Preserve

Ensure that your data will be accessible long after your project is over. It is important to think about a long-term plan from the earliest outset of your project so that you can set aside enough time and resources to accomplish it.

What should I keep?

It is important to be selective about what data you plan to retain, as every file requires some measure of overhead in terms of storage and maintenance for the long term. It’s a good idea to:

  • keep anything irreproducible, such as observations specific to a particular time and place,
  • retain results that are tied to a specific publication or presentation,
  • discard intermediate tests or failed experiments at the end of a project.

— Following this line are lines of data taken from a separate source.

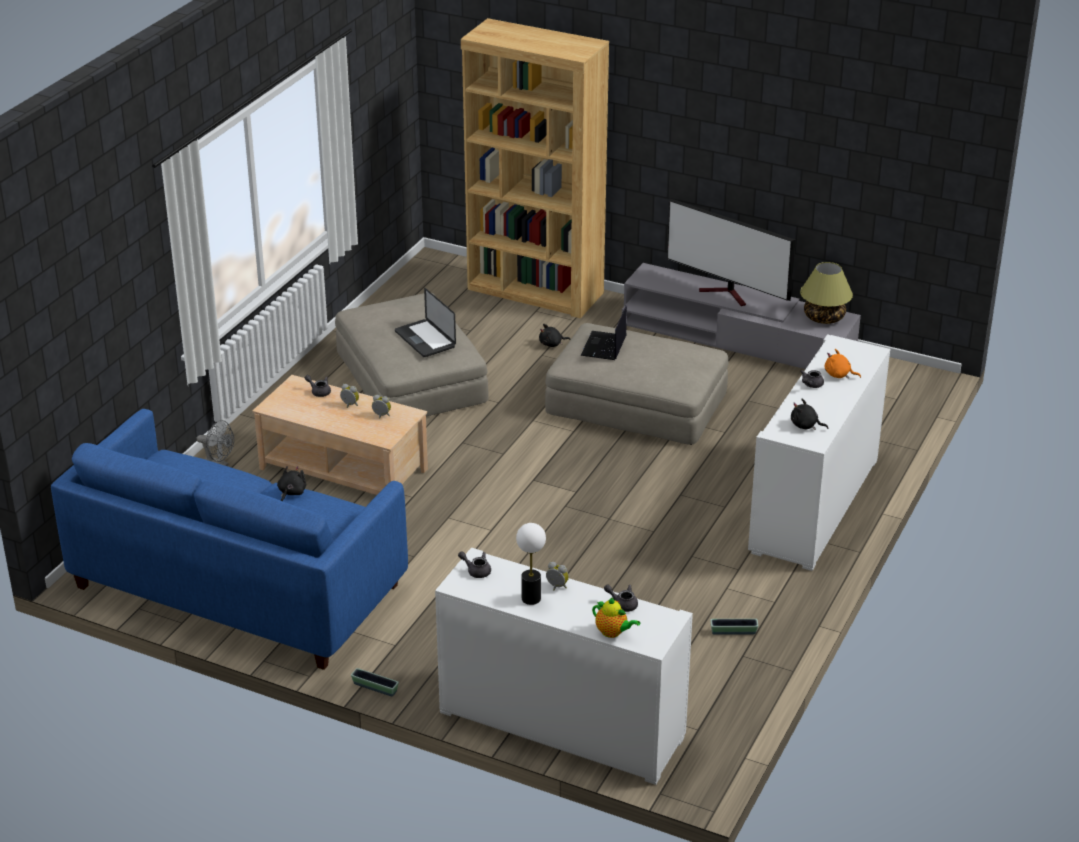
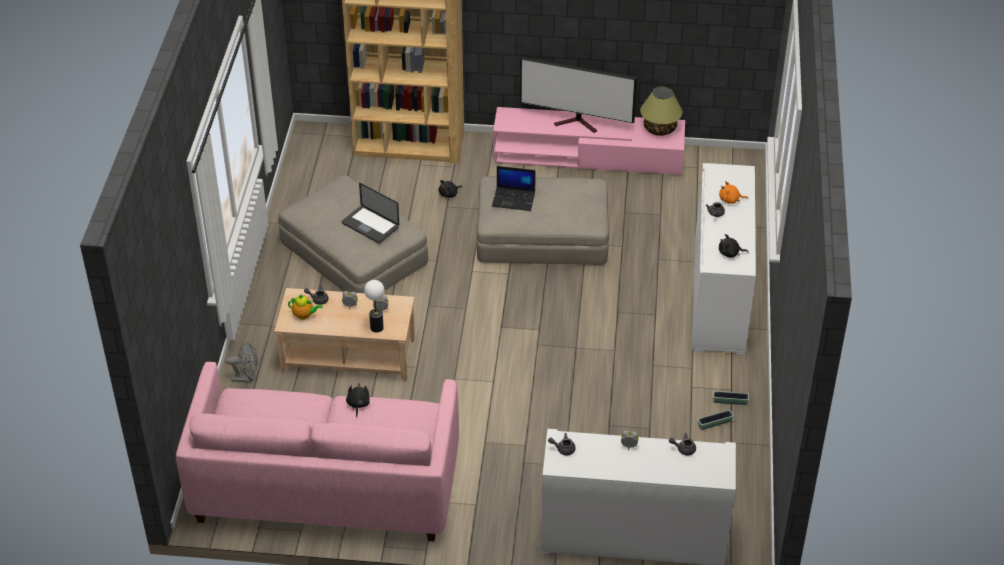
camera: 20 degrees left, 10 degrees up
blue sofa [51,409,408,670] -> pink sofa [176,362,459,541]
planter [351,668,399,696] -> planter moved to [713,391,749,405]
table lamp [516,523,546,605] -> table lamp moved to [364,280,385,332]
laptop [581,306,627,360] -> laptop turned 75 degrees counterclockwise [492,166,536,211]
teapot [592,598,640,638] -> teapot moved to [288,295,323,320]
grey tv stand [622,263,861,369] -> pink tv stand [493,107,685,175]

How long should I keep it?

Check with your funding agency to find out if there is a specific policy that spells out a data retention period. For publicly funded research in the US, this is often a minimum of three-years. It is better to aim for even longer, if possible, in case you or someone else need the data later on. Five to ten years is a good rule of thumb.

Keep files readable

Making sure your data remain accessible for the long term is a big challenge, especially since technology changes so quickly. Choosing the right file formats can help avoid obsolescence. Use formats that are:

  • Non-proprietary, open, documented standards (e.g., .tif, .txt, .csv, .pdf)
  • Used commonly in your research community
  • Encoded with standard characters (e.g., ASCII, UTF-8)

Tools and resources

  • Re3data.org is a global registry of data repositories organized by academic discipline. A rating system and faceted browsing can help you find the best place to deposit your data.
  • Texas ScholarWorks (TSW) is UT’s web-accessible DSpace repository, managed by UT Libraries. A free and secure place for archiving and sharing faculty research output, it provides persistent URLs, searchable metadata, full-text indexing and long-term preservation.
  • The Texas Data Repository (TDR) is now open! Hosted by the Texas Digital Library, and based on Harvard University’s Dataverse platform, TDR will serve as a long-term solution for the preservation and dissemination of UT’s research data.